Suasana semakin ricuh karena peserta lain ketakutan melihat Imas dan Nining yang bereaksi sangat kuat.

"Bagaimana ini, Ustaz?" tanya Ustaz Danu.

"Saya dan istri saya akan membawa mereka ke Rumah Ruqyah. Saya titip yang lain kepada Ustaz Danu dan Ustaz Fachri, ya?"

"Baiklah kalau begitu. Oh ya, apa Pak Ustaz kenal dengan mereka?" Ustaz Danu menoleh ke arah Imas yang sedang dibacakan doa oleh Ustazah Azizah dan Nining yang sedang ditenangkan oleh Ustaz Fachri.

"Ya. Yang sedang bersama istri saya itu Ibu Imas. Beliau memang sudah beberapa kali diruqyah oleh saya karena teluh yang terus menimpa dirinya. Sedangkan yang bersama Ustaz Fachri, dia adalah pemilik warung makan di pinggir jalan besar."

Ustaz Danu manggut-manggut mendengar penjelasan Ustaz Fikri. Setelah situasi kembali kondusif, Ustaz Fikri dan sang istri segera membawa dua pasutri tersebut ke Rumah Ruqyah dengan menggunakan mobil Ustaz Fikri. Sementara itu, acara ruqyah tetap berlangsung karena baru akan berakhir setengah jam lagi.

"Bisa Ibu Bapak ceritakan kepada saya, apa yang sebenarnya terjadi?" tanya Ustaz Fikri setibanya mereka di Rumah Ruqyah.

Kang Asep dan Galih pun bercerita secara bergantian. Bagaimana awalnya Kang Asep bertemu dan akhirnya diberikan rajah oleh si dukun. Namun, semua terkejut saat mendengar keterangan Galih.

"Jadi, Pak Galih kenal dengan wanita itu?" tanya Ustaz.

"Ya, Pak Ustaz. Namanya Dasimah," jawab Galih.

Imas tercekat. Ia menatap heran sang suami. "Aa bilang kertas itu diberi oleh bapak-bapak?"

Galih menunduk, lalu menoleh. "Maaf, Neng. Kalau aa bilang habis bertemu Dasimah, Neng pasti marah. Aa juga tidak menyangka kalau ternyata dia menganut ilmu hitam."

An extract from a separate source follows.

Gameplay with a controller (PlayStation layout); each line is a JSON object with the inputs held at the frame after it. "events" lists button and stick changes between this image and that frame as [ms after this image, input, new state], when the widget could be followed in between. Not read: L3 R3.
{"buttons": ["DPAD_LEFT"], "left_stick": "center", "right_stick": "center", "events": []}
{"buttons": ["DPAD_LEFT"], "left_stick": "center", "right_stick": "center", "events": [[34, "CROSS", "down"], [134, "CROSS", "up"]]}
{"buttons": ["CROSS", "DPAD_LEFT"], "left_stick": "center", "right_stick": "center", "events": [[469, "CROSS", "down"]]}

Sementara itu, Kang Asep pun terdengar sedang memarahi Nining. Menyalahkan istrinya atas semua rasa iri, yang pada akhirnya menjerumuskan mereka ke dalam kesesatan.

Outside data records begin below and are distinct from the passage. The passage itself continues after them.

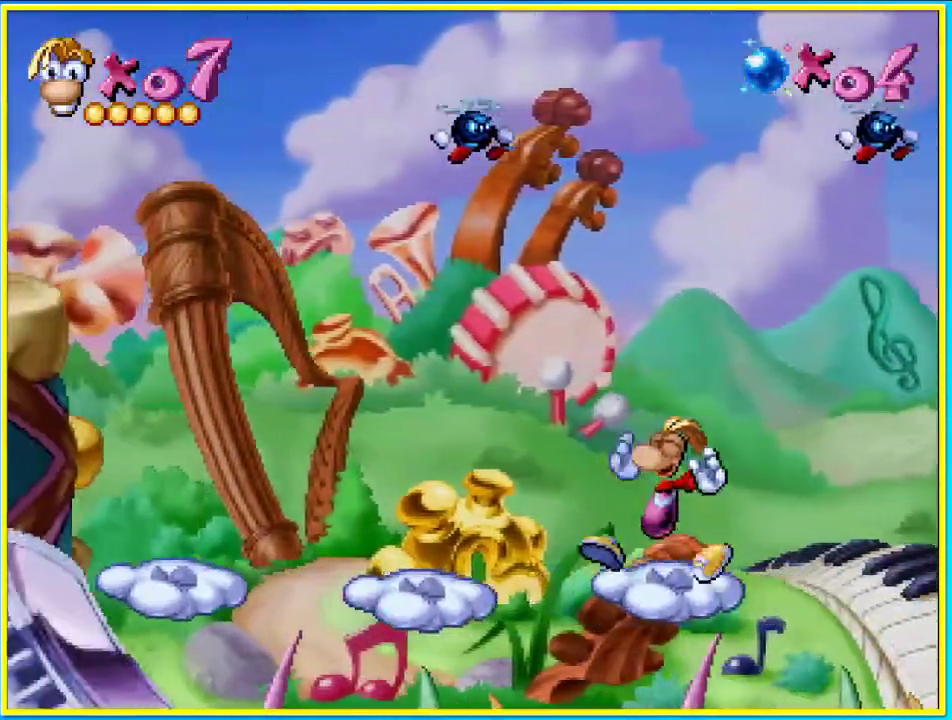
{"buttons": ["DPAD_LEFT"], "left_stick": "center", "right_stick": "center", "events": [[134, "CROSS", "down"], [201, "CROSS", "up"]]}
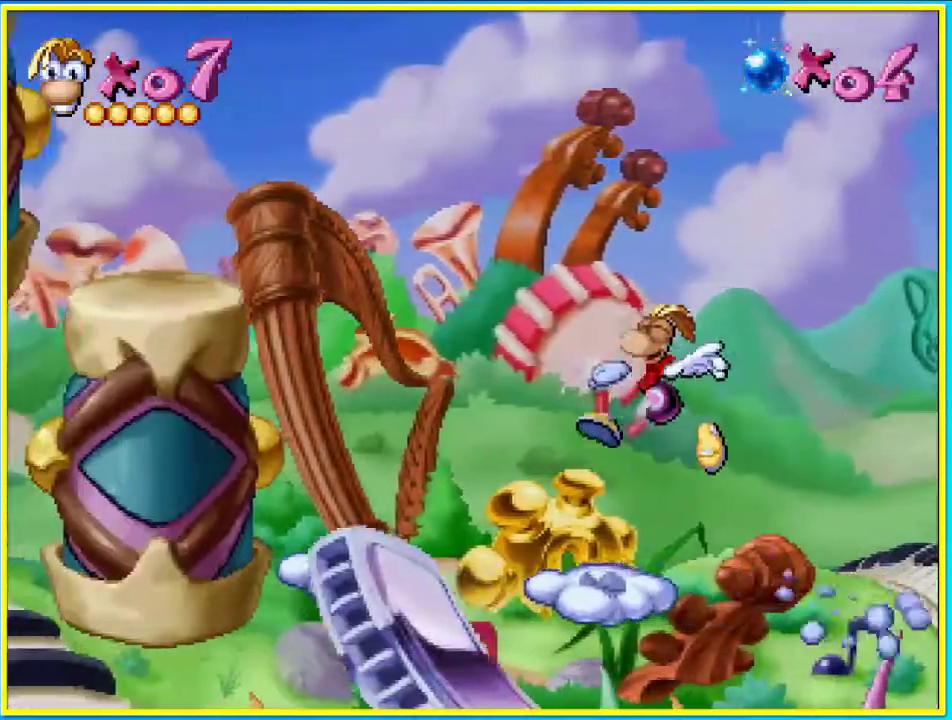
{"buttons": ["DPAD_LEFT"], "left_stick": "center", "right_stick": "center", "events": [[268, "CROSS", "down"], [369, "CROSS", "up"]]}
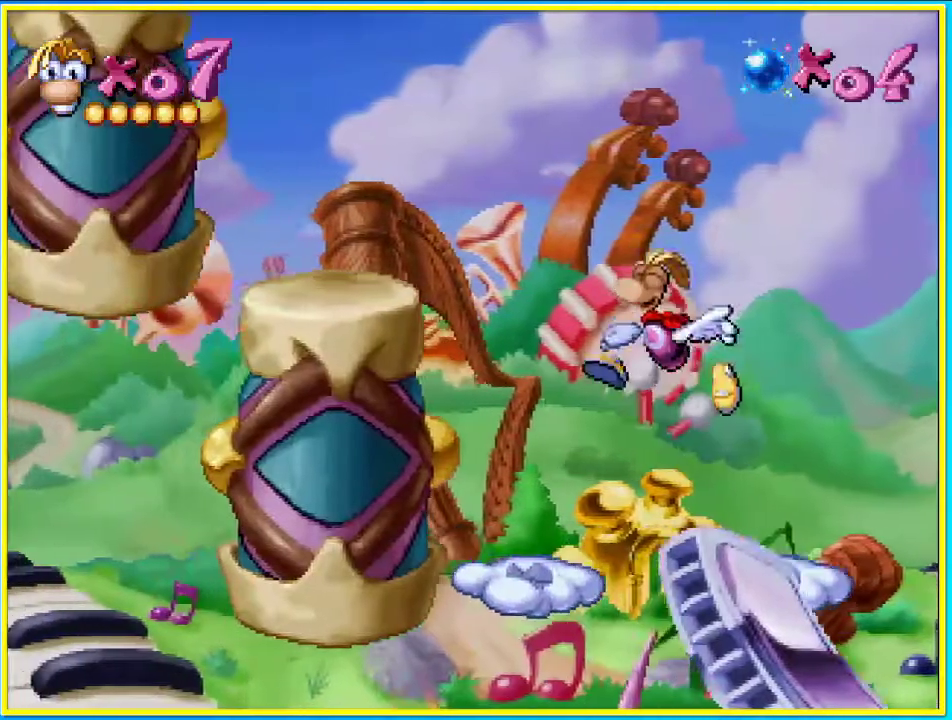
{"buttons": ["CROSS", "DPAD_LEFT"], "left_stick": "center", "right_stick": "center", "events": [[470, "CROSS", "down"]]}
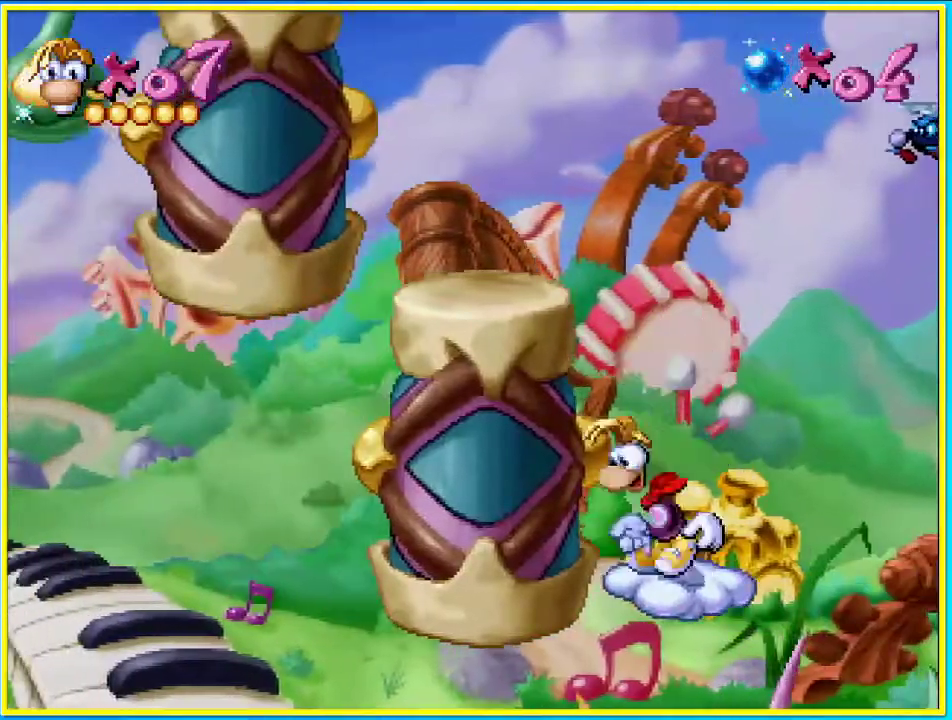
{"buttons": ["DPAD_LEFT"], "left_stick": "center", "right_stick": "center", "events": [[335, "CROSS", "up"]]}
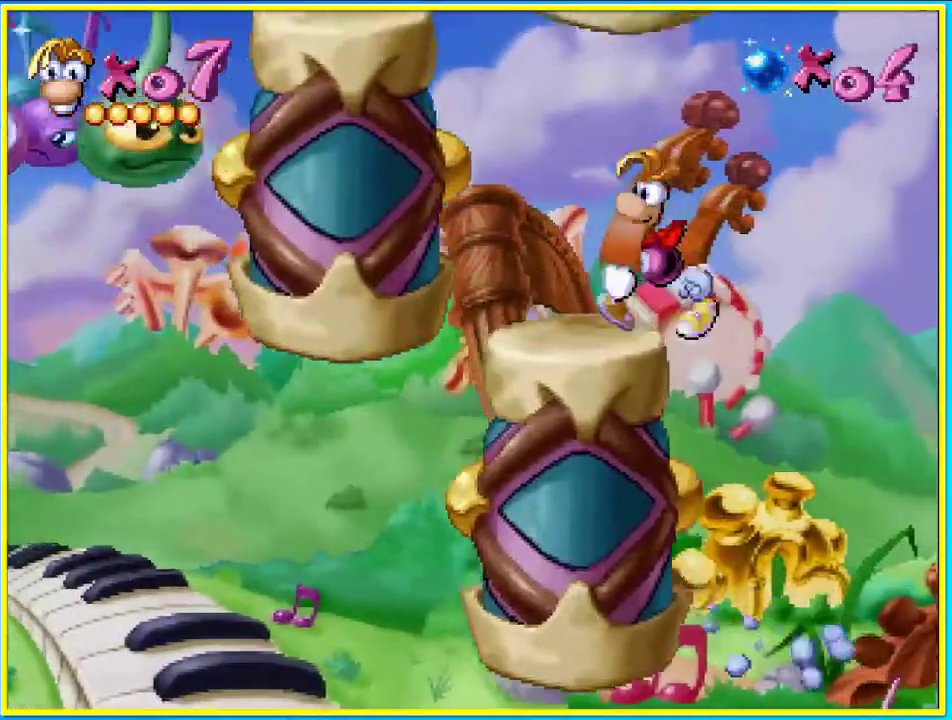
{"buttons": ["CROSS", "DPAD_LEFT"], "left_stick": "center", "right_stick": "center", "events": [[436, "CROSS", "down"]]}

"Sudah, sudah. Tenang, Pak, Bu. Masalah ini harus segera dibereskan karena amat berbahaya, terutama karena perbuatannya yang menyekutukan Allah." Ustaz Fikri menatap keempat orang di hadapannya satu per satu. Ustazah yang duduk di sebelahnya mengangguk-angguk saja.

"Tapi ... bagaimana caranya, Ustaz? Dia, kan, sakti. Sedangkan kita punya apa untuk mengalahkannya?" tanya Kang Asep.

Ustaz tersenyum tipis. "Kita punya Allah, Kang. Dan yang tepat bukan mengalahkan, tapi membawanya kembali ke jalan yang benar. Nanti akan saya pikirkan caranya."

Kang Asep dan istrinya saling bertatapan, kemudian menunduk seolah meredam rasa malu.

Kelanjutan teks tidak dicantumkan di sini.